Two roads, both deferred to Phase 50.x:

  • Application-levelsqlcipher build of libsqlite3-sys with a key fed from secrets/. Every page encrypted; backups need the same key to restore.
  • Filesystem-leveldm-crypt / LUKS on the volume hosting NEXO_HOME. Operator does it once at provision, no Nexo changes required.

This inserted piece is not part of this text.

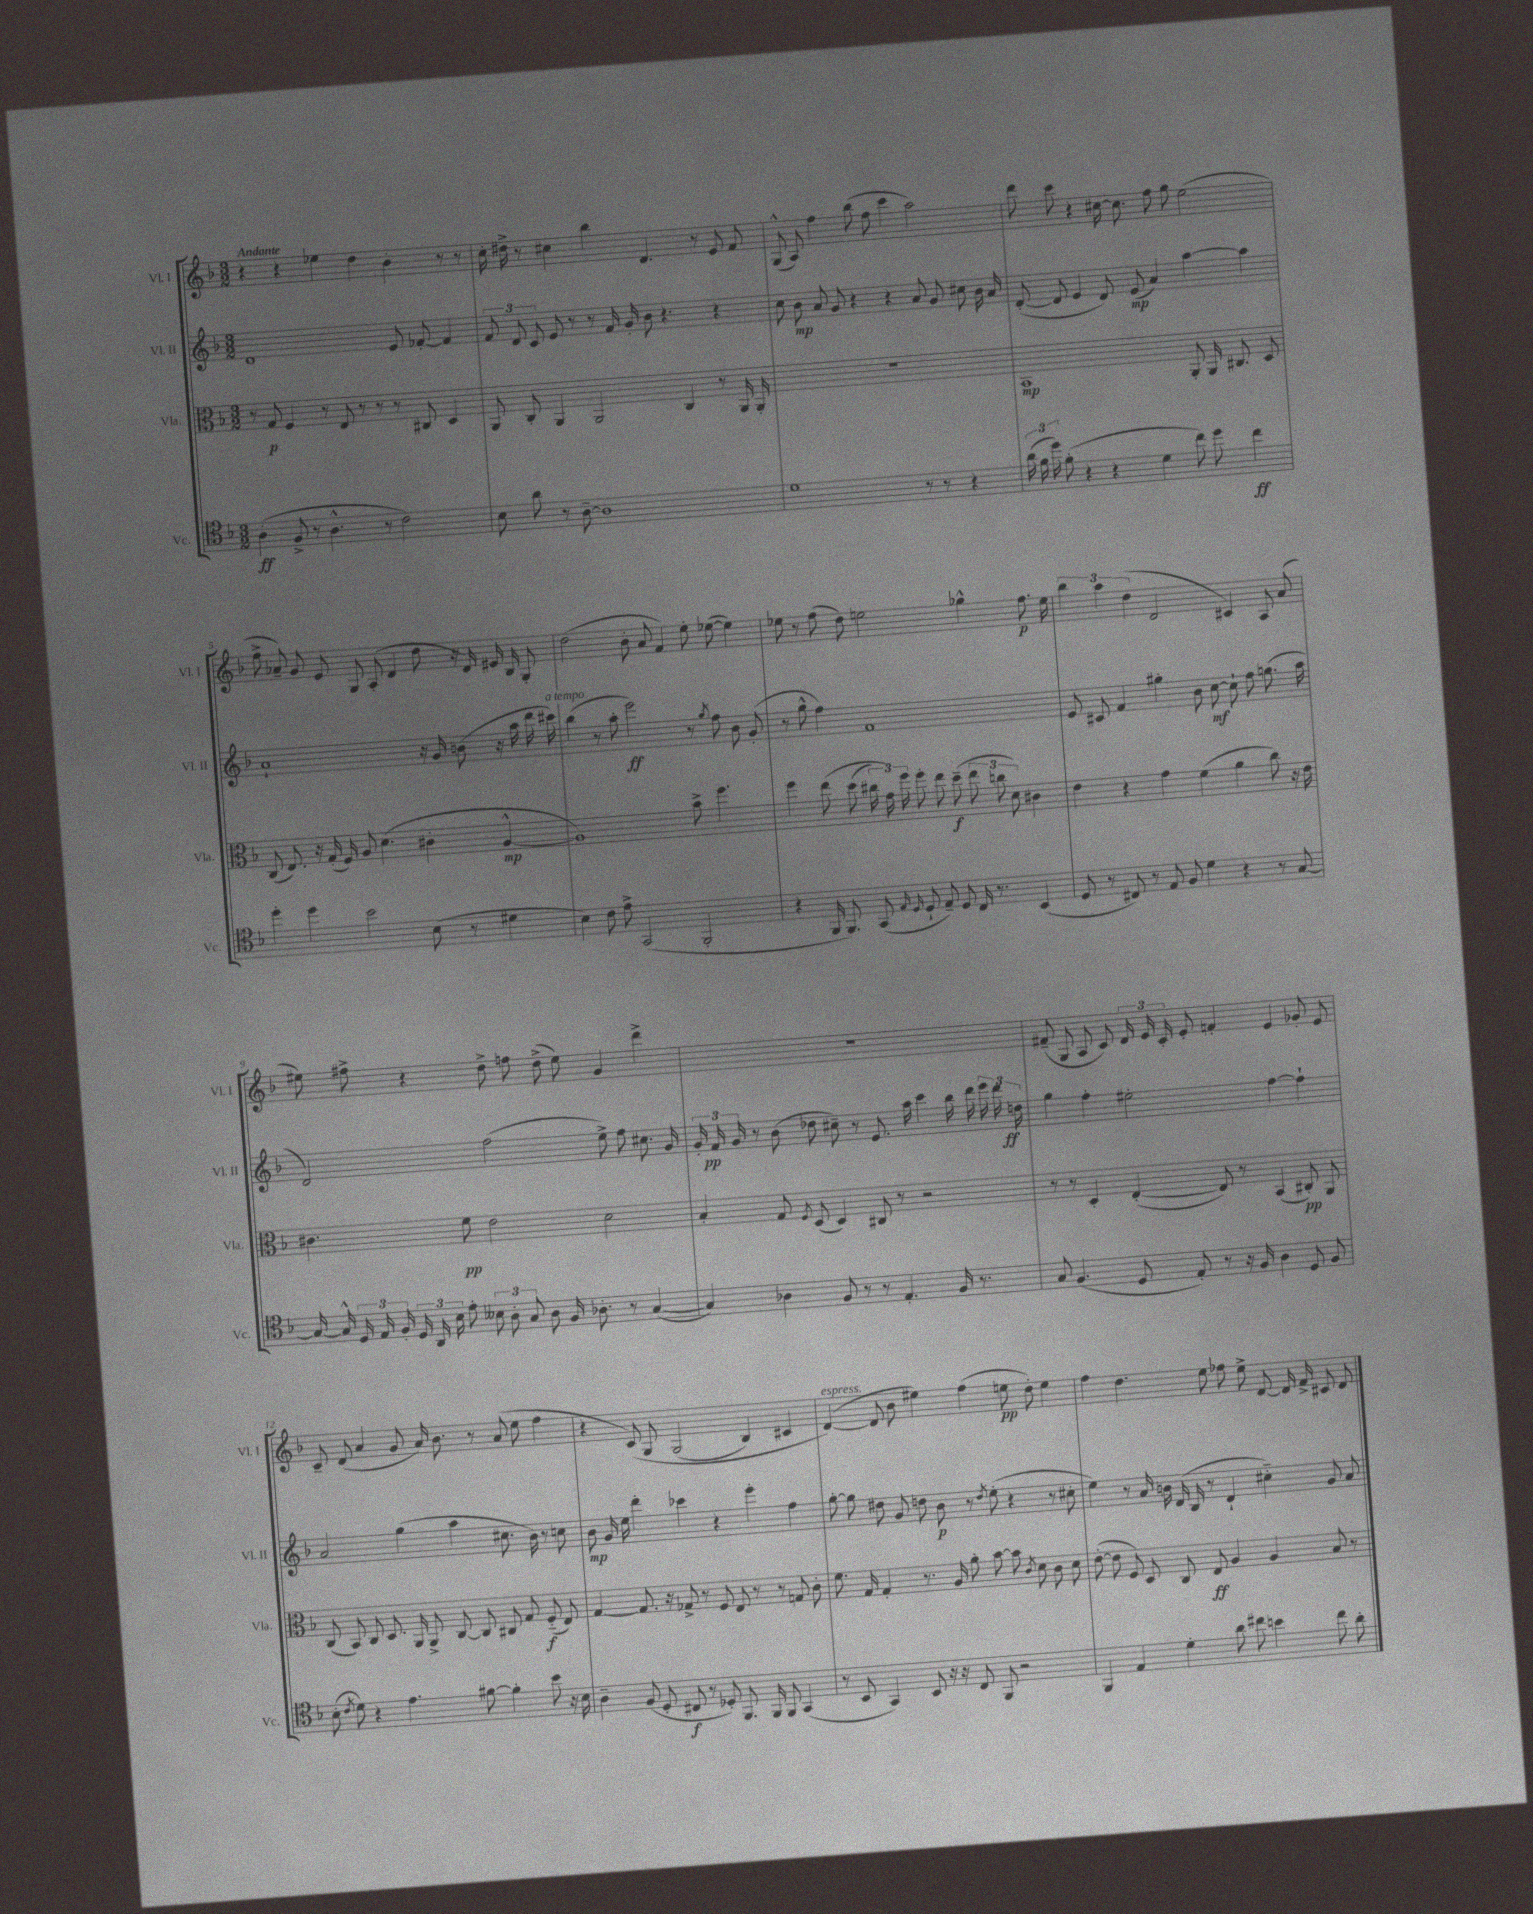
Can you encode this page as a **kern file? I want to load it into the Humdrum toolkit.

The native install + Hetzner / Fly recipes assume filesystem-level crypto handled by the host (LUKS on Hetzner, encrypted EBS on AWS, Fly volumes are encrypted at rest by default). When sqlcipher is ready we'll document switching tiers.

Status

CapabilityStatus
scripts/nexo-forget-user.sh cascading delete✅ shipped
Operator data-export shell pipeline (above)✅ documented
Retention policy + cron template✅ documented
nexo forget --user <id> subcommand⬜ deferred
nexo export-user --id <id> subcommand⬜ deferred
Inbound PII detection + review queue⬜ deferred
sqlcipher encryption at rest⬜ deferred
Admin-action audit log (separate from this script's manifest)⬜ deferred

Tracked as Phase 50 — Privacy toolkit.